All agent outputs pass through safety validators.
Input Validation
from app.ai.safety.validators import InputValidator
validator = InputValidator()
# Check for prompt injection
if not validator.is_safe(user_input):
raise UnsafeInputError("Potential prompt injection detected")
# Check for PII
pii_detected = validator.detect_pii(user_input)
if pii_detected:
user_input = validator.redact_pii(user_input)
Output Guardrails
from app.ai.safety.guardrails import OutputGuardrails
guardrails = OutputGuardrails()
# Validate response
response = await agent.generate(input)
# Check for harmful content
if not guardrails.is_safe(response):
response = guardrails.filter(response)
# Check for hallucinations (with RAG context)

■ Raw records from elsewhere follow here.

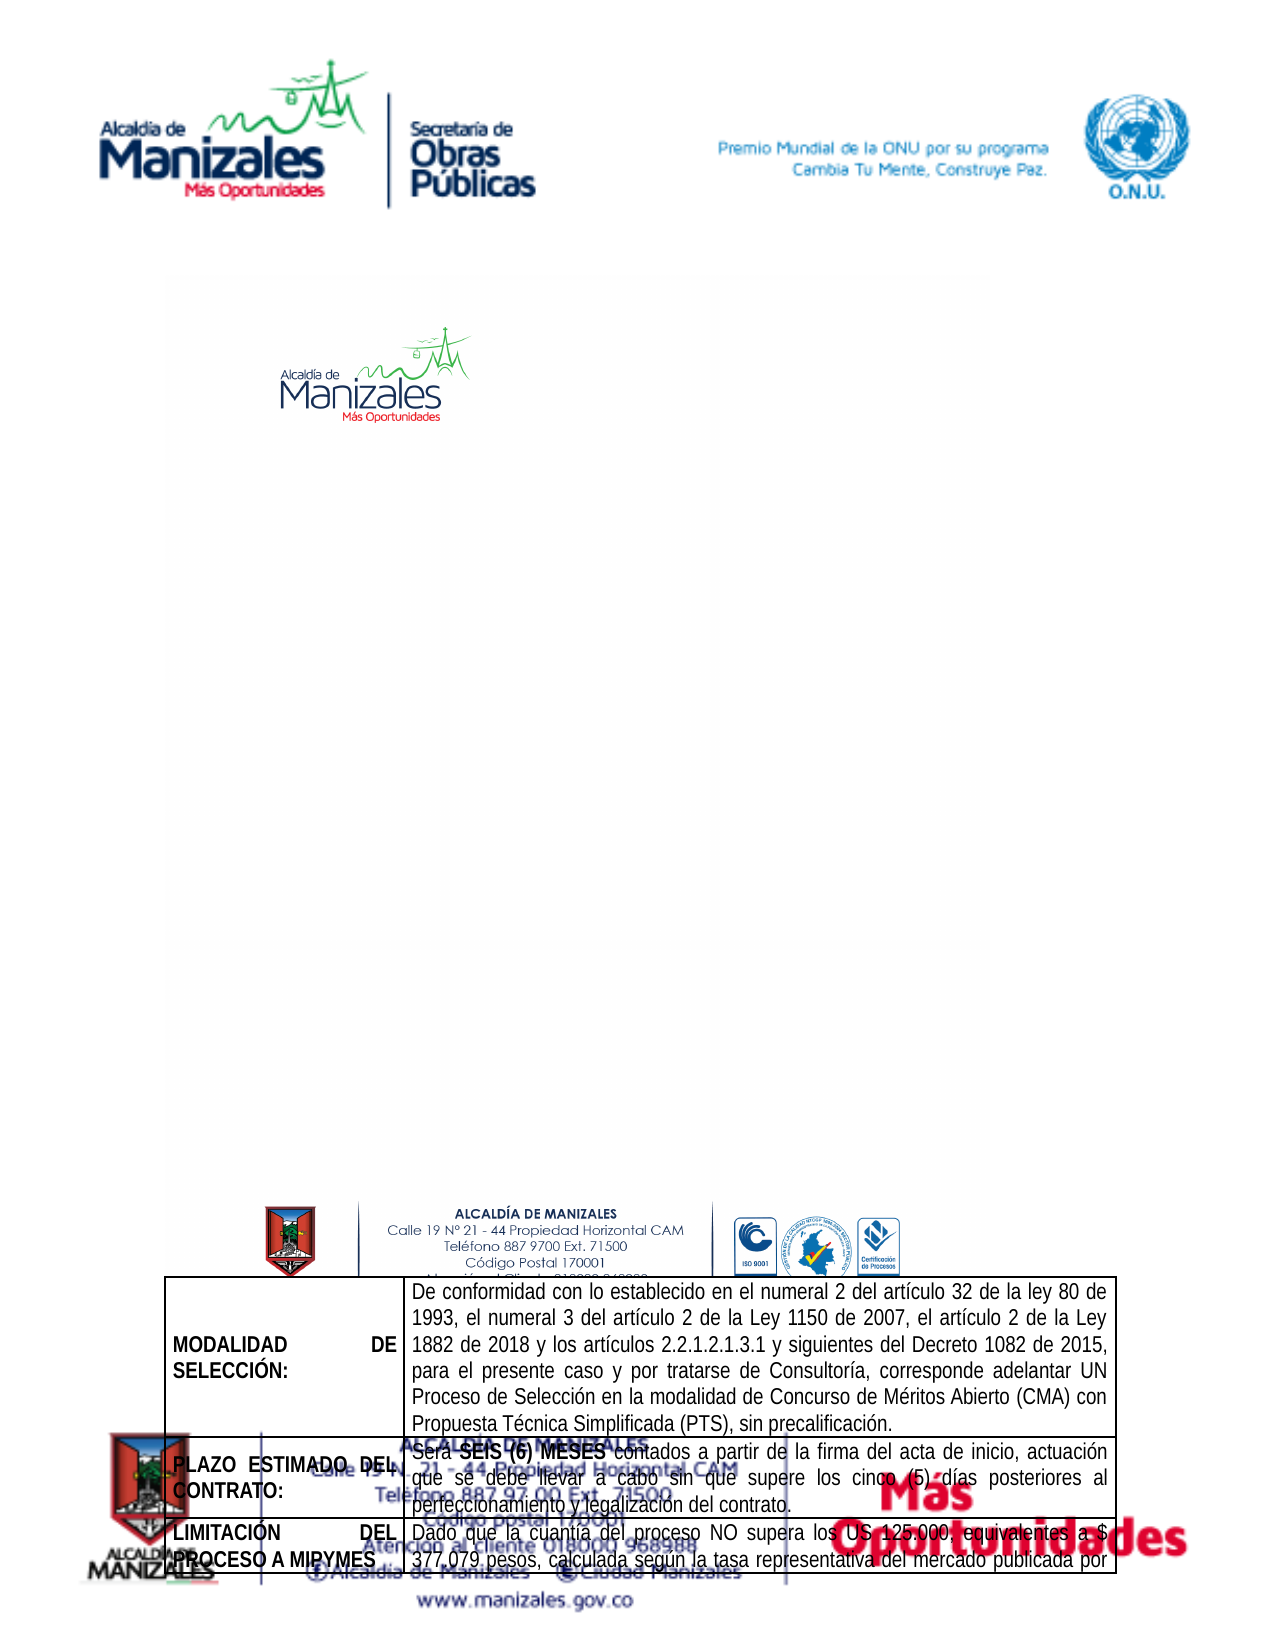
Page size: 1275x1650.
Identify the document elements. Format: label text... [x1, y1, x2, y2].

table_cell MODALIDAD DE SELECCIÓN: [166, 1278, 403, 1436]
picture [0, 0, 1272, 1648]
table_cell Dado que la cuantía del proceso NO supera los US 125.000, equivalentes a $ 377.079 pesos, calculada según la tasa representativa del mercado publicada por el Ministerio de Comercio, Industria y Turismo en el Secop, se podrá solicitar que el proceso de selección se adelante únicamente con Mipymes del Departamento de Caldas. Para solicitar dicha limitación los interesados deberán allegar los siguientes documentos con el fin de acreditarse como MIPYME y de acuerdo a los artículos 2.2.1.2.4.2.2, 2.2.1.2.4.2.3 y 2.2.1.2.4.2.4 del Decreto 1082 de 2015: Oficio dirigido a la Secretaría de Obras Públicas solicitando la limitación para el presente proceso. Certificado expedido por el representante legal y el revisor fiscal, si está obligado a tenerlo, o el contador, en la cual conste que la MIPYME tiene el tamaño empresarial establecido de conformidad con la ley. Registro Único de proponentes VIGENTE en donde se acredite que la MIPYME cuenta con más de un año de constituida y donde se pueda verificar que el domicilio principal de la empresa es el departamento de Caldas. Con fundamento en el artículo 2.2.1.2.4.2.3 el cual señala: “Limitaciones territoriales: La Entidades Estatales pueden realizar convocatorias limitadas a mipyme nacionales domiciliarias en los departamentos o municipios en donde se va a ejecutar el contrato. La mipyme debe acreditar su domicilio con el registro mercantil o el certificado de existencia y representación legal de la empresa”. [405, 1519, 1115, 1572]
table_cell Será SEIS (6) MESES contados a partir de la firma del acta de inicio, actuación que se debe llevar a cabo sin que supere los cinco (5) días posteriores al perfeccionamiento y legalización del contrato. [405, 1438, 1115, 1517]
table_cell PLAZO ESTIMADO DEL CONTRATO: [166, 1438, 403, 1517]
table_cell LIMITACIÓN DEL PROCESO A MIPYMES [166, 1519, 403, 1572]
table_cell De conformidad con lo establecido en el numeral 2 del artículo 32 de la ley 80 de 1993, el numeral 3 del artículo 2 de la Ley 1150 de 2007, el artículo 2 de la Ley 1882 de 2018 y los artículos 2.2.1.2.1.3.1 y siguientes del Decreto 1082 de 2015, para el presente caso y por tratarse de Consultoría, corresponde adelantar UN Proceso de Selección en la modalidad de Concurso de Méritos Abierto (CMA) con Propuesta Técnica Simplificada (PTS), sin precalificación. [405, 1278, 1115, 1436]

confidence = guardrails.check_groundedness(response, context)
if confidence < 0.8:
response = await regenerate_with_constraints(input)
Rate Limiting
# Per-tenant rate limits
RATE_LIMITS = {
"T1": 1000, # requests per minute
"T2": 500,
"T3": 200,
"T4": 100,
"T5": 50,
"T6": 20,
}
Monitoring & Observability
Metrics
| Metric | Description | Alert Threshold |
|---|---|---|
ai.requests.total | Total AI requests | - |
ai.requests.success_rate | Success percentage | < 99% |
ai.requests.latency_p99 | P99 latency | > 2s |
ai.cache.hit_rate | Cache hit percentage | < 50% |
ai.fallback.count | Fallback occurrences | > 10/min |
ai.cost.daily | Daily AI costs | > budget |
Tracing
All requests include trace IDs for debugging:
response = await router.generate(
prompt="...",
trace_id="req-abc123-xyz789"
)
# View traces in Cockpit
# cockpit.olympuscloud.ai/traces/req-abc123-xyz789
Logging
logger.info(
"AI request completed",
extra={
"trace_id": trace_id,
"tenant_id": tenant_id,
"tier": tier,
"model": model,
"latency_ms": latency,
"cache_status": cache_status,
"input_tokens": usage.prompt_tokens,
"output_tokens": usage.completion_tokens,
}
)
Best Practices
1. Start Simple
Always try the lowest tier first and escalate only when needed.
2. Use Caching
Cache identical queries to reduce costs and latency.
3. Implement HITL
Require human approval for any action with financial or safety implications.
4. Monitor Costs
Set up alerts for unexpected cost increases.
5. Test Fallbacks
Regularly test that fallback chains work correctly.
6. Validate Outputs
Always run outputs through safety guardrails before returning to users.